**Work instruction**
Please copy every line of the records below verbatim, character for character.

○ ○ ○

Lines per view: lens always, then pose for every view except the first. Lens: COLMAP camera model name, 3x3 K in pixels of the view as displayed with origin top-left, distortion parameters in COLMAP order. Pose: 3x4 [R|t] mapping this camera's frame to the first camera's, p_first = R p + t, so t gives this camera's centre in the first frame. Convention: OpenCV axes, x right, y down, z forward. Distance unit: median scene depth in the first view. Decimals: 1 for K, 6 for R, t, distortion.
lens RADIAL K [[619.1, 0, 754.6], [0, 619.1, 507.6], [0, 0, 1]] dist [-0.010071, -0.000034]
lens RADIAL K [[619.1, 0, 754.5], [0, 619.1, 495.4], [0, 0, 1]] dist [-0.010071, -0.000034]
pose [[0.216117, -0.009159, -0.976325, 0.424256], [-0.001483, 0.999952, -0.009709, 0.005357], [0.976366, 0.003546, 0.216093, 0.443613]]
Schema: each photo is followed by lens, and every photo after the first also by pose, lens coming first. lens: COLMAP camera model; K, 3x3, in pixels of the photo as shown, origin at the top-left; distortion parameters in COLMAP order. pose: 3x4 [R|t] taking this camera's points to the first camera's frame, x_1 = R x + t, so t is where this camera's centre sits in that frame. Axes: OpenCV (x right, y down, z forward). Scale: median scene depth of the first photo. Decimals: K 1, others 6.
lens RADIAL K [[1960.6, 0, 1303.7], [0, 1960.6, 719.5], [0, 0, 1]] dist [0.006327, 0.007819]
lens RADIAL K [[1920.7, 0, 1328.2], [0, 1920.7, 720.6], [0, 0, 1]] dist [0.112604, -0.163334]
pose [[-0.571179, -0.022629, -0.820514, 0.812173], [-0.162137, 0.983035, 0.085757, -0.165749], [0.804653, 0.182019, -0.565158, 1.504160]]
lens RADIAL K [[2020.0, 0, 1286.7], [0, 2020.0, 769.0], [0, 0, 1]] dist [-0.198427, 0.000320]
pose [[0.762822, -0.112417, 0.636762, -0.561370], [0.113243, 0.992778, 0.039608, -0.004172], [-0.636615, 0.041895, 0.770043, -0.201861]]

○ ○ ○

**The answer**
Lines per view: lens always, then pose for every view except the first. Lens: COLMAP camera model name, 3x3 K in pixels of the view as displayed with origin top-left, distortion parameters in COLMAP order. Pose: 3x4 [R|t] mapping this camera's frame to the first camera's, p_first = R p + t, so t gives this camera's centre in the first frame. Convention: OpenCV axes, x right, y down, z forward. Distance unit: median scene depth in the first view. Decimals: 1 for K, 6 for R, t, distortion.
lens RADIAL K [[619.1, 0, 754.6], [0, 619.1, 507.6], [0, 0, 1]] dist [-0.010071, -0.000034]
lens RADIAL K [[619.1, 0, 754.5], [0, 619.1, 495.4], [0, 0, 1]] dist [-0.010071, -0.000034]
pose [[0.216117, -0.009159, -0.976325, 0.424256], [-0.001483, 0.999952, -0.009709, 0.005357], [0.976366, 0.003546, 0.216093, 0.443613]]
Schema: each photo is followed by lens, and every photo after the first also by pose, lens coming first. lens: COLMAP camera model; K, 3x3, in pixels of the photo as shown, origin at the top-left; distortion parameters in COLMAP order. pose: 3x4 [R|t] taking this camera's points to the first camera's frame, x_1 = R x + t, so t is where this camera's centre sits in that frame. Axes: OpenCV (x right, y down, z forward). Scale: median scene depth of the first photo. Decimals: K 1, others 6.
lens RADIAL K [[1960.6, 0, 1303.7], [0, 1960.6, 719.5], [0, 0, 1]] dist [0.006327, 0.007819]
lens RADIAL K [[1920.7, 0, 1328.2], [0, 1920.7, 720.6], [0, 0, 1]] dist [0.112604, -0.163334]
pose [[-0.571179, -0.022629, -0.820514, 0.812173], [-0.162137, 0.983035, 0.085757, -0.165749], [0.804653, 0.182019, -0.565158, 1.504160]]
lens RADIAL K [[2020.0, 0, 1286.7], [0, 2020.0, 769.0], [0, 0, 1]] dist [-0.198427, 0.000320]
pose [[0.762822, -0.112417, 0.636762, -0.561370], [0.113243, 0.992778, 0.039608, -0.004172], [-0.636615, 0.041895, 0.770043, -0.201861]]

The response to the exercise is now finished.